You only need to have a physical OR cognitive impairment, NOT both.

Calendar Days vs. Service Days

Calendar Days

A calendar day method is typically the most desirable, but the least common.

There are 2 specific ways a company may count the calendar days:

  1. The EP clock starts after you’ve met the benefit triggers and are considered “benefit eligible” and AFTER the first day of service started.
  2. The EP clock starts after you’ve met the benefit triggers and are considered “benefit eligible” and BEFORE before the first day of                        service.

Using a calendar day method, if you only receive care 2 days a week, the full 7 days of the week still count towards the elimination period.

It’s important to know most cash indemnity policies use a calendar day EP.

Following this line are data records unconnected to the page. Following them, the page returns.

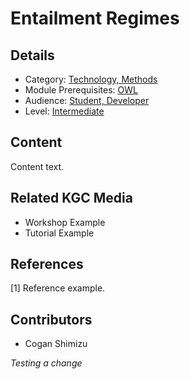 # Entailment Regimes
## Details
* Category: [Technology, Methods](../categories/Technology,_Methods.md)
* Module Prerequisites: [OWL](../modules/OWL.md)
* Audience: [Student, Developer](../audiences/Student,_Developer.md)
* Level: [Intermediate](../levels/Intermediate.md)

## Content
Content text.

## Related KGC Media
* Workshop Example
* Tutorial Example

## References
[1] Reference example.

## Contributors
* Cogan Shimizu

*Testing a change* 
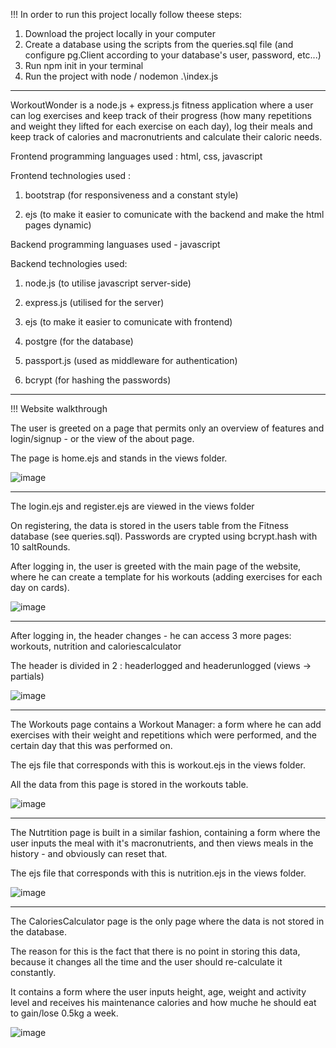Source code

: !!! In order to run this project locally follow theese steps:
1. Download the project locally in your computer
2. Create a database using the scripts from the queries.sql file (and configure pg.Client according to your database's user, password, etc...)
3. Run npm init in your terminal
4. Run the project with node / nodemon .\index.js


-------------------------------------------------------------------------------------------------------------------------------------------------------------------------


WorkoutWonder is a node.js + express.js fitness application where a user can log exercises and keep track of their progress (how many repetitions and weight they lifted for each exercise on each day), log their meals and keep track of calories and macronutrients and calculate their caloric needs.

Frontend programming languages used : html, css, javascript
          
Frontend technologies used :  

1. bootstrap (for responsiveness and a constant style) 
                               
2. ejs (to make it easier to comunicate with the backend and make the html pages dynamic)

Backend programming languases used - javascript
         
Backend technologies used: 

1. node.js (to utilise javascript server-side) 
                           
2. express.js (utilised for the server)
                           
3. ejs (to make it easier to comunicate with frontend)
                           
4. postgre (for the database)
                           
5. passport.js (used as middleware for authentication)

6. bcrypt (for hashing the passwords)


-------------------------------------------------------------------------------------------------------------------------------------------------------------------------

!!! Website walkthrough

The user is greeted on a page that permits only an overview of features and login/signup - or the view of the about page.

The page is home.ejs and stands in the views folder.

![image](https://github.com/alexmihai33/WorkoutWonder/assets/127803655/f607fad3-7f06-4c79-b798-ca9ce3b24c55)


-------------------------------------------------------------------------------------------------------------------------------------------------------------------------


The login.ejs and register.ejs are viewed in the views folder

On registering, the data is stored in the users table from the Fitness database (see queries.sql). Passwords are crypted using bcrypt.hash with 10 saltRounds.

After logging in, the user is greeted with the main page of the website, where he can create a template for his workouts (adding exercises for each day on cards).

![image](https://github.com/alexmihai33/WorkoutWonder/assets/127803655/e98e01cc-71c0-46d0-8541-3b9497f74296)


-------------------------------------------------------------------------------------------------------------------------------------------------------------------------


After logging in, the header changes - he can access 3 more pages: workouts, nutrition and caloriescalculator

The header is divided in 2 : headerlogged and headerunlogged (views -> partials)

![image](https://github.com/alexmihai33/WorkoutWonder/assets/127803655/24061d84-b219-45a1-8462-727145e7686d)

-------------------------------------------------------------------------------------------------------------------------------------------------------------------------


The Workouts page contains a Workout Manager: a form where he can add exercises with their weight and repetitions which were performed, and the certain day that this was performed on.

The ejs file that corresponds with this is workout.ejs in the views folder.

All the data from this page is stored in the workouts table.

![image](https://github.com/alexmihai33/WorkoutWonder/assets/127803655/9bdfab65-5e36-419d-8224-bfaa6e85ebf5)

-------------------------------------------------------------------------------------------------------------------------------------------------------------------------


The Nutrtition page is built in a similar fashion, containing a form where the user inputs the meal with it's macronutrients, and then views meals in the history - and obviously can reset that.

The ejs file that corresponds with this is nutrition.ejs in the views folder.

![image](https://github.com/alexmihai33/WorkoutWonder/assets/127803655/eca41020-f9bf-44cd-b71d-644eeefc0573)


-------------------------------------------------------------------------------------------------------------------------------------------------------------------------


The CaloriesCalculator page is the only page where the data is not stored in the database.

The reason for this is the fact that there is no point in storing this data, because it changes all the time and the user should re-calculate it constantly.

It contains a form where the user inputs height, age, weight and activity level and receives his maintenance calories and how muche he should eat to gain/lose 0.5kg a week.

![image](https://github.com/alexmihai33/WorkoutWonder/assets/127803655/114cbfd7-04ab-4543-94d4-72318a83c97c)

You can use a professional caregiver or family member during the EP. However, a professional caregiver during the EP will likely properly document care more effectively than an informal caregiver.

Service Days

A service day method is the most common EP. The EP clocks starts after you’ve met the benefit triggers and AFTER you receive the first day of approved, professional LTC services. Only the days that you pay for services covered by the policy count towards the EP.

If you receive care from a family member or informal caregiver, that does not count towards meeting your EP. If you receive care services just 2 days per week, it will take longer to fulfill your EP than if you receive services 5 days per week.

If you choose a policy that has service days, just make sure you understand it will take you longer to receive benefits if you aren’t receiving care every day.

2 Variations of Elimination Periods

There are also 2 variations that an insurance company may use to count the EP: “service days with credit” and “0-day EP for home care.”

Service Days with Credit

The “service days with credit” requires you to receive professional LTC services like a typical service day EP, but this will give you a full week’s credit of 7 days even if you only have 1 day of care.

0-Day for Home Care

The “0-day for home care” simply means you there is no waiting period. You can receive benefits day one if you’re benefit eligible.

File your claim as soon as you are benefit eligible, so that the EP clock starts.

If you can customize your EP, generally a shorter elimination period will have a higher premium and a longer elimination period will have a lower premium. Think about what you can afford to pay out-of-pocket during that time. Not all policies allow you to customize the EP. The most common option is a 90-day elimination period.

The Bottom Line

Make sure you know how your policy calculates an elimination period, using a calendar day OR a service day method AND if they require you to meet the EP just once in your lifetime or for each episode of care. Most insurance companies require you to meet the EP just once during the policy. In both the calendar and service day methods, you’ll need to self-fund your care costs during the EP before benefits begin. Understanding what type of elimination period you have will help you be prepared at claim time.